*Problem description*. Would you copy the entries that follow exactly, leaving out every picture?

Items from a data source
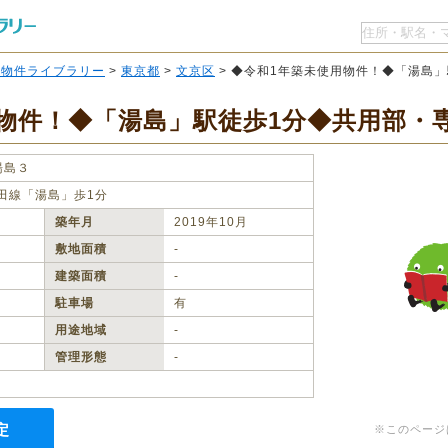
O物件ライブラリー
>
東京都
>
文京区
> ◆令和1年築未使用物件！◆「湯島
物件！◆「湯島」駅徒歩1分◆共用部・
湯島３
田線「湯島」歩1分
築年月
2019年10月
敷地面積
‐
建築面積
‐
駐車場
有
用途地域
‐
管理形態
‐
定
※このページ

*Answer space*.
O物件ライブラリー
>
東京都
>
文京区
> ◆令和1年築未使用物件！◆「湯島
物件！◆「湯島」駅徒歩1分◆共用部・
湯島３
田線「湯島」歩1分
築年月
2019年10月
敷地面積
‐
建築面積
‐
駐車場
有
用途地域
‐
管理形態
‐
定
※このページ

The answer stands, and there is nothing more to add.